- [What is expected]:
Extract the lines of the listing below, word for word, from the line containing "genus: Dryophytes" through the end of the listing. Leave the pictures out of your answer.

┄┄┄┄┄┄

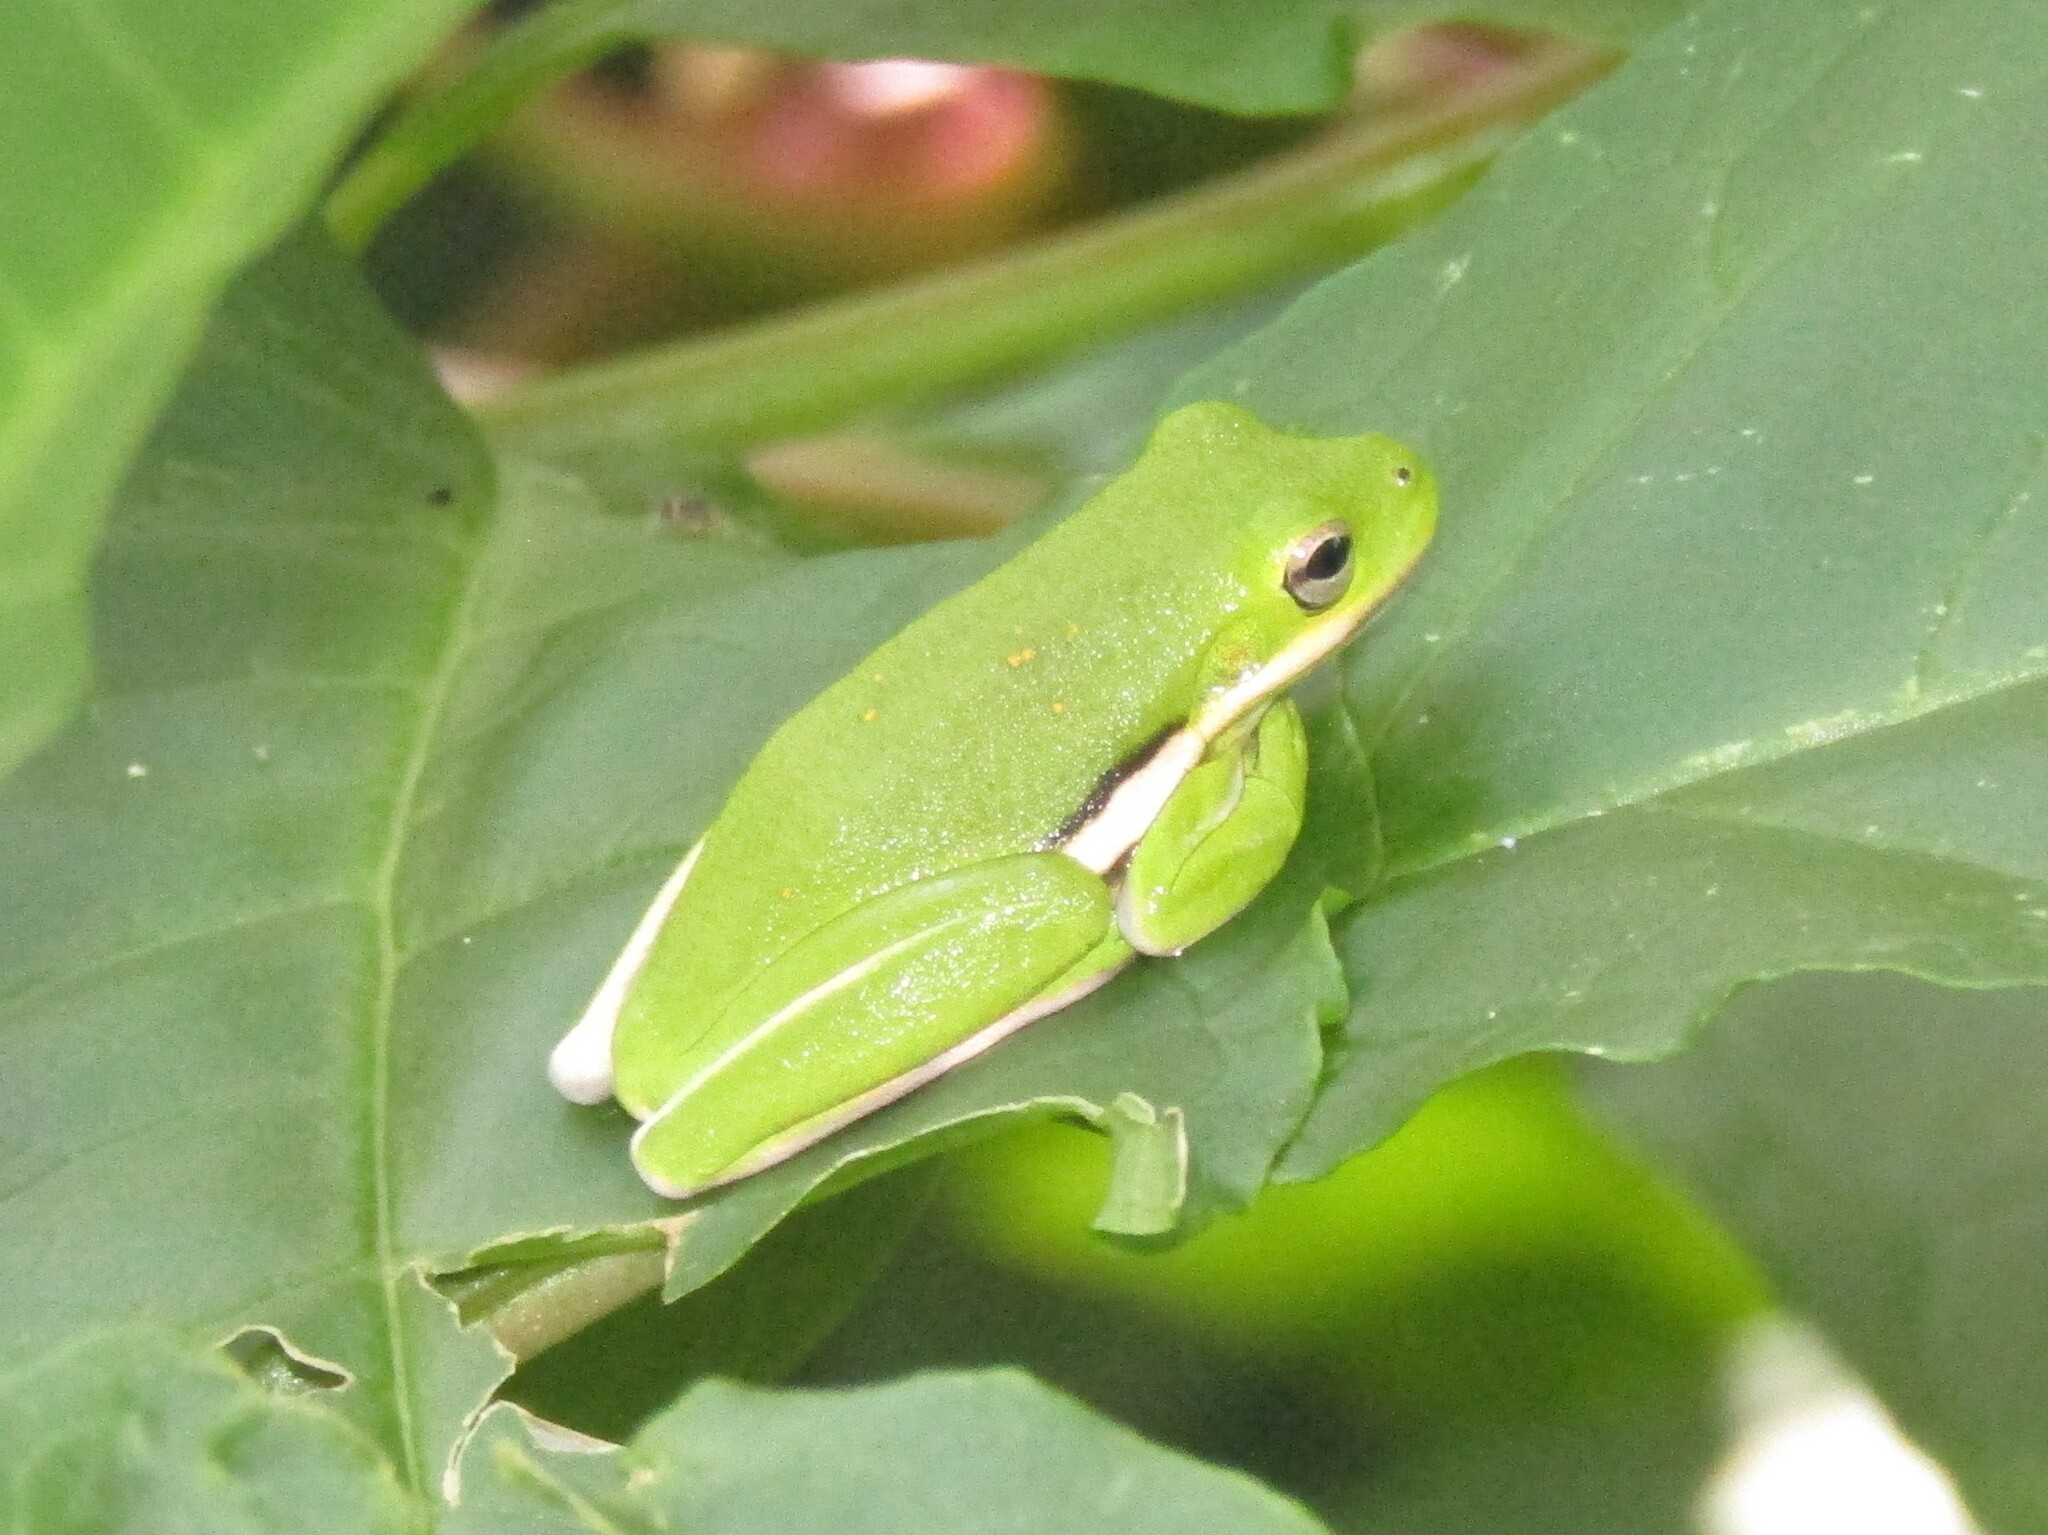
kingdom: Animalia
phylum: Chordata
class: Amphibia
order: Anura
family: Hylidae
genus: Dryophytes
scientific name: Dryophytes cinereus
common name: Green treefrog
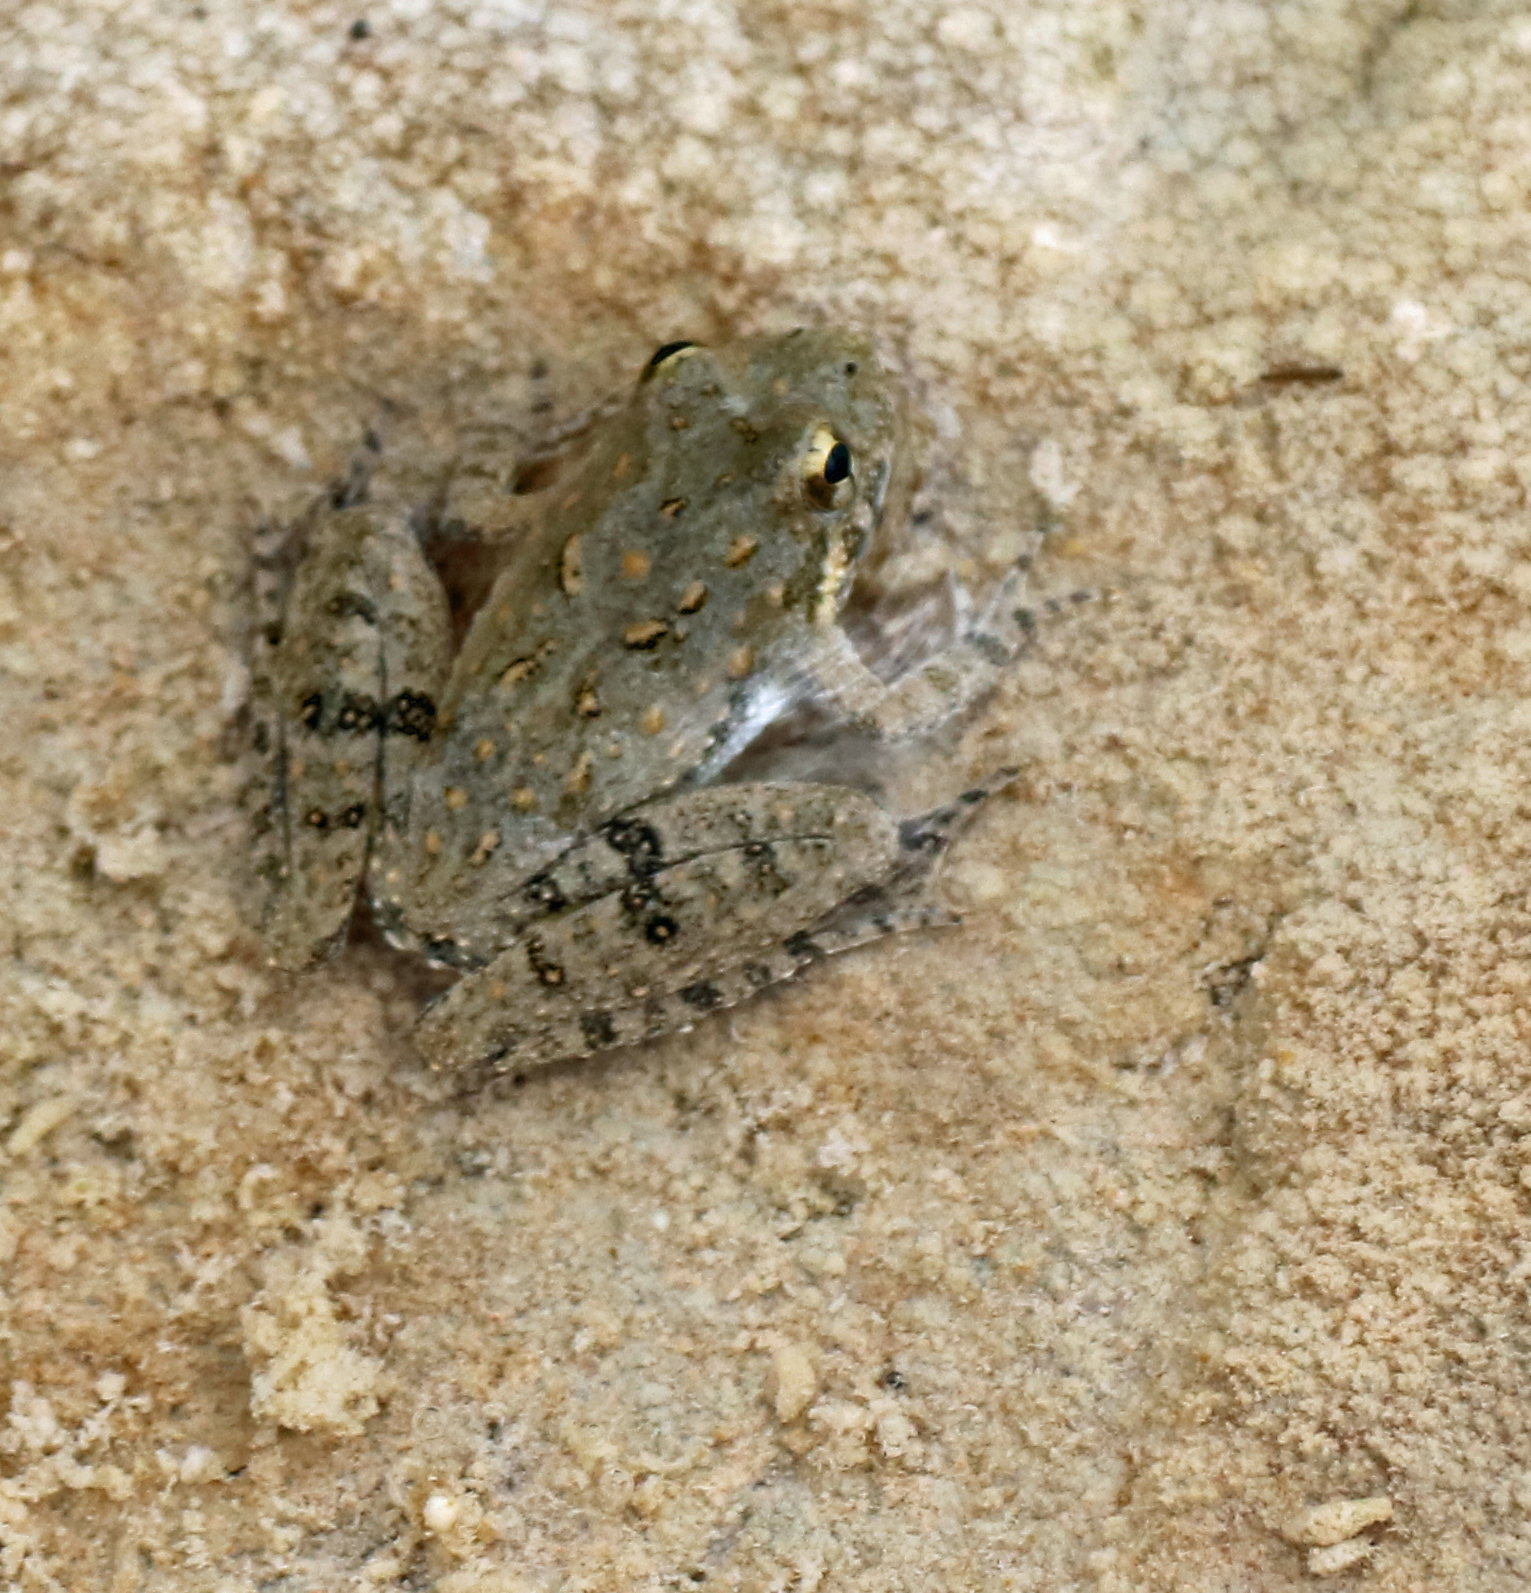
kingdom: Animalia
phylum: Chordata
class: Amphibia
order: Anura
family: Hylidae
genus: Acris
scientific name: Acris blanchardi
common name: Blanchard's cricket frog
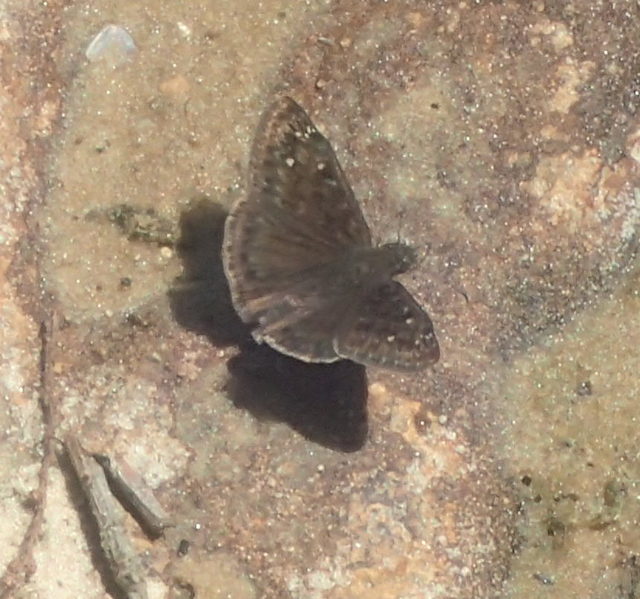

┄┄┄┄┄┄

- [The output]:
genus: Dryophytes
scientific name: Dryophytes cinereus
common name: Green treefrog
kingdom: Animalia
phylum: Chordata
class: Amphibia
order: Anura
family: Hylidae
genus: Acris
scientific name: Acris blanchardi
common name: Blanchard's cricket frog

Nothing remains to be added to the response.